Social mix in housing? One size doesn't fit all, as new projects show

Social mix in housing? One size doesn't fit all, as new projects show
The Conversation July 21, 2017

Kate Shaw, University of Melbourne

A recent suggestion that new housing on inner-city public land should start from a presumption of 100% social housing prompted indignation in government circles. “We can’t condemn another generation of Victorians to live in housing poverty,” huffed the housing minister, Martin Foley.

It’s curious, then, that we heard barely a peep about the latest government announcement that the height of an apartment tower associated with the Queen Victoria Market makeover will be reduced by removing the original affordable housing component to a separate, smaller development.

It is tempting to conclude that both responses accord, naturally, with the interests of the developers of private housing. But that would be to over-simplify the complex issue of social mix. It is increasingly clear there is no one-size-fits-all.

The principle of social mix now routinely drives public housing estate renewals and new housing builds on surplus public land. This is usually expressed in a 50:50 mix of social (public and community) and private housing, though the social component is often much smaller. As the stock of public land is ever diminishing, and affordable housing is in such short supply, this is problematic.

I have argued before that government commitments to social mix are often disingenuous. They are more likely to be driven by an ideological imperative to privatise public assets, or at best to secure upgrades to public housing without having to fund them directly.

What does the evidence tell us?

Soon-to-be-published research by Abdullahi Jama and I on the Carlton public housing estate redevelopment supports these conclusions.

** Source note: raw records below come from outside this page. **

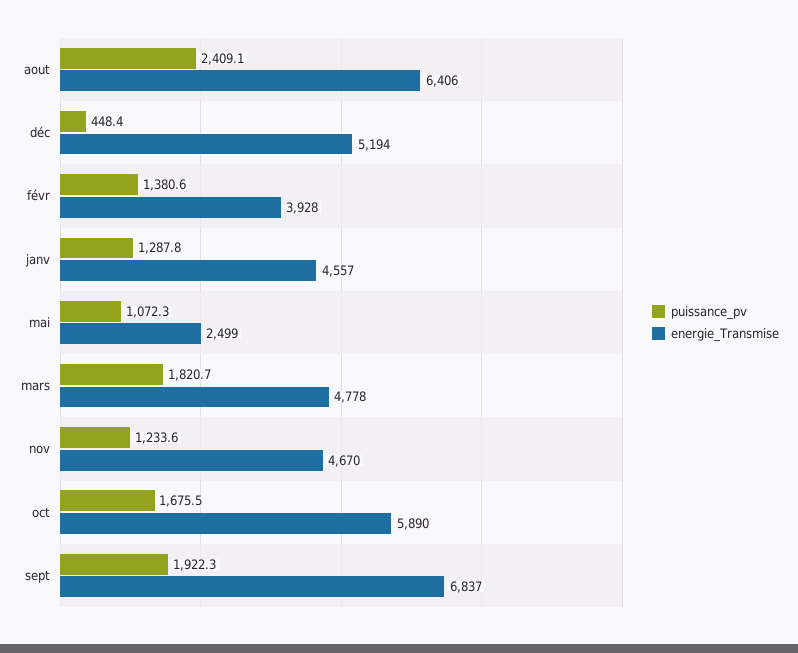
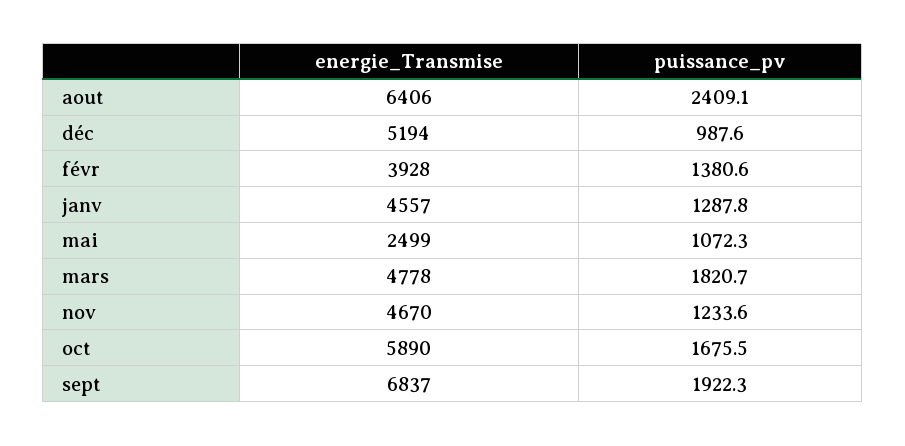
  {
    "puissance_pv": {
      "aout": 2409.1,
-     "déc": 448.4,
+     "déc": 987.6,
      "févr": 1380.6,
      "janv": 1287.8,
      "mai": 1072.3,
      "mars": 1820.7,
      "nov": 1233.6,
      "oct": 1675.5,
      "sept": 1922.3
    },
    "energie_Transmise": {
      "aout": 6406,
      "déc": 5194,
      "févr": 3928,
      "janv": 4557,
      "mai": 2499,
      "mars": 4778,
      "nov": 4670,
      "oct": 5890,
      "sept": 6837
    }
  }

Our findings show that public and private residents on the new estate are not mixed. They are divided into separate buildings with separate gardens, explicitly with a view to increasing the value of the private apartments.

The case that normally follows from such a finding is that public and private households should be “salt and peppered” through new apartment buildings to encourage social mixing. While Abdullahi and I agree this is a necessary precondition for social mixing, this is not the entirety of our argument. We question the very basics of the policy orthodoxy on social mix.

The rationale for building upmarket private housing in low-income areas draws on the neighbourhood effects thesis, which says that concentrations of poverty exacerbate its effects.

This might be the case in large areas of disadvantage, such as the US Rust Belt cities, parts of the UK and even some outer suburbs of Sydney and Melbourne. But it doesn’t stand up in highly resourced, gentrified inner cities where community facilities and opportunities for interaction are plentiful.

Paul Watt talks about neighbourhood effects, the disputed idea that poor communities benefit from social mix in urban renewal projects.

Even where poverty is widespread, studies from Toronto, Vancouver, Amsterdam and London show that imposed social mix disrupts support networks and social structures. Involuntary displacement from a neighbourhood often has serious effects on physical and mental health.

Ranjan Balakumaran and Kam Sandhu discuss the displacement of poorer communities by ‘redevelopment’.

Minority communities may benefit from concentration in terms of safety and maintaining their cultural heritage. A substantial body of research shows that social mix policies do not replace the social capital they displace.

So, are there good reasons to introduce social mix?

The strongest argument is the reduction of stigma that for some people comes with public housing. If the public housing is indistinguishable from private housing, the public tenants’ wellbeing is considered to be improved.

It’s not entirely clear, however, whether this is due as much to the housing being new and decent as to having private residents as neighbours. Also unresolved is the question of whether stigma is felt as keenly on estates in gentrified cities, which are islands of public housing in seas of inner-city privilege, as it may be in widely disadvantaged neighbourhoods.

There is certainly evidence that, for some people, being thrust among others from different class and socio-economic groups can increase feelings of inadequacy, discomfort and sometimes hostility.

So how do we provide affordable housing?

These issues vary across place, time and individuals. What is clear is that different responses are needed accordingly.

It is also clear that, with dire shortages of affordable housing in so many cities, all opportunities should be seized to build as much affordable housing as possible. That’s not just public and community housing, but “key worker” housing, “below market rent” housing, co-op housing and community land trusts. Models for all these exist and should be encouraged and explored.

A diversity of housing types must include diverse sources of funding, with a range of support programs. Involving future residents in design and ensuring they know what they’re moving into, and enabling people to organise their own housing, are far more effective ways of building social harmony than enforcing a rigid notion of mix.

The ConversationSeparate buildings for social tenants and private residents next to the Vic Market might be a perfectly reasonable response. But it should come from nuanced public policy and optimal use of public resources, rather than the developers and their sales people.